In 2001, the Economic Growth and Tax Relief Reconciliation Act (EGTRRA) removed the distinction between Keoghs and other plans. Therefore, the Internal Revenue Code no longer refers to these plans as “Keoghs.” Instead, Keoghs are now known as “HR-10s” or “qualified retirement plans.” A Keogh is similar to a 401(k), but the annual contribution limits are higher. There is also much more to administering these plans than other types. Self-employed people have other options that can be used that are not as costly to maintain. Some examples are the Simplified Employee Pensions (SEP-IRAs) or individual or solo 401(k)s. You could also choose a Savings Incentive Match Plans for Employees (SIMPLE) for your business.
Alternate name: HR-10, qualified plan
For example, a sole proprietor can establish a Keogh or HR-10 retirement plan in which an amount is contributed each year toward the business owner’s retirement savings. Suppose the owner decides to contribute a fixed amount of $20,000 per year to the plan. In turn, the funds are invested in mutual funds containing a basket of stocks or bonds. In retirement, the owner can withdraw funds as needed.
How Do Keogh Plans Work?
There are two types of Keogh plans available: a defined contribution plan and a defined benefit plan.
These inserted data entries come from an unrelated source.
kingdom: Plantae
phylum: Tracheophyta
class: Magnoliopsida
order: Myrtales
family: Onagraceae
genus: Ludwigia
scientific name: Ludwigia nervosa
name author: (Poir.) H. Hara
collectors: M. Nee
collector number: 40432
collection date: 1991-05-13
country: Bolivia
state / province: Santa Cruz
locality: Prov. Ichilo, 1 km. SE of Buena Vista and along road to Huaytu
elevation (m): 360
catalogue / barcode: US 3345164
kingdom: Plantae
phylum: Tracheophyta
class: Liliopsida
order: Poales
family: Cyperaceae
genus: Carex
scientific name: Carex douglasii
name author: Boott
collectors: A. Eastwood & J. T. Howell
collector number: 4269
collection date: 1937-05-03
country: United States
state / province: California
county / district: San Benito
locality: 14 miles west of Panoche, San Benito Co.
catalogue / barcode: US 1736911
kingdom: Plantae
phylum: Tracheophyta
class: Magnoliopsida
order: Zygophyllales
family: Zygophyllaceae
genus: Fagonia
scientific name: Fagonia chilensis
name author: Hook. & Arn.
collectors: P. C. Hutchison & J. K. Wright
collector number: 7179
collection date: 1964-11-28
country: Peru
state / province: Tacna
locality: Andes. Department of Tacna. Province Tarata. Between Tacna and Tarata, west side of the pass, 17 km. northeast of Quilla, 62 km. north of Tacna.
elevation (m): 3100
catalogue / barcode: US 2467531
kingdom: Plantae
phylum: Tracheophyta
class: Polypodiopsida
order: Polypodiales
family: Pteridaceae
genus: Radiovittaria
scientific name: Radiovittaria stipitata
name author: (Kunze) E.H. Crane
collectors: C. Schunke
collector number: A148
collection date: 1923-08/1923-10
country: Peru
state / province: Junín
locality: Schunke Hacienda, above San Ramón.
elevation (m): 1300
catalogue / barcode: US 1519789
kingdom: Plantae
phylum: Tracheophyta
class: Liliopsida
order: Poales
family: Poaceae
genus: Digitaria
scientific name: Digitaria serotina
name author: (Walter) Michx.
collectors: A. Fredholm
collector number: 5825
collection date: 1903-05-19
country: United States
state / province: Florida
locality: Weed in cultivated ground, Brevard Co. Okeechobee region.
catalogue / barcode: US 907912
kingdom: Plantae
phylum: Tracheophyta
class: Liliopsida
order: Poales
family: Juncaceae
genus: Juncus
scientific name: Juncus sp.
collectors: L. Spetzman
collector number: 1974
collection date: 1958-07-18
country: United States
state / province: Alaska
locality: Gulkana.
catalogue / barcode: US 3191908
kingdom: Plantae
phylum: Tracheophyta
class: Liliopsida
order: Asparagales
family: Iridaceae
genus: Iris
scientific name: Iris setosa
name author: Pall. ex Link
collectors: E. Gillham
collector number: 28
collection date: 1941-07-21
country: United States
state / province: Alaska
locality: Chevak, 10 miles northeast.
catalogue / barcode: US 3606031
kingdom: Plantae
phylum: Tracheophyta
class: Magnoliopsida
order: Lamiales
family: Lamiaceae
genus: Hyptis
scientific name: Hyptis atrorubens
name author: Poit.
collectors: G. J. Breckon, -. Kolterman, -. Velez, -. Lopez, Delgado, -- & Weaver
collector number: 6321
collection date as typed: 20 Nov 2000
Defined Contribution Plans
In a defined contribution plan, you define how much you’ll place into the fund each year. There are two ways to define the amount: profit-sharing (your business is the only one that pays into it) or money purchasing (you contribute a fixed amount of your income every year into the plan). Using a profit-sharing option, you can contribute up to $61,000 in 2022 ($58,000 in 2021) or up to 100% of your compensation to your plan, whichever is less. The amount you choose to contribute to a profit-sharing plan can change each year. A money-purchase plan lets you decide at the outset how much of your profits you can place in a Keogh. The contribution limit is fixed and can’t be changed. Limits for the money-purchase plan are the same as for profit-sharing: $61,000 in 2022 ($58,000 in 2021) or 100% of compensation, whichever is less.
Defined Benefit Plans
Defined benefit plans work like normal pension plans: you set a pension goal for yourself, and you fund it. Your annual benefit cannot exceed 100% of your average compensation over your three highest consecutive calendar years or $245,000 for 2022 ($230,000 for 2021), whichever is less. You make contributions to each type of plan on a pre-tax basis. You also pay taxes each pay period on less and have the option of taking an upfront deduction on your income tax return.
Investing in a Keogh
As with a 401(k), you can defer taxes on the money you invest in a Keogh until retirement. You can begin taking distributions at age 59 1/2 but no later than April 1 of the year after you reach 72. Withdrawals made before that time are taxed federally. They may even be taxed by the state you live in. You might pay a 10% penalty for early distributions unless certain exceptions apply. You have to establish your qualified retirement plan before the end of the year you wish to receive the deduction, but you can make contributions for the prior year before you file your tax return by mid-April. If you file a tax extension, you have until mid-October.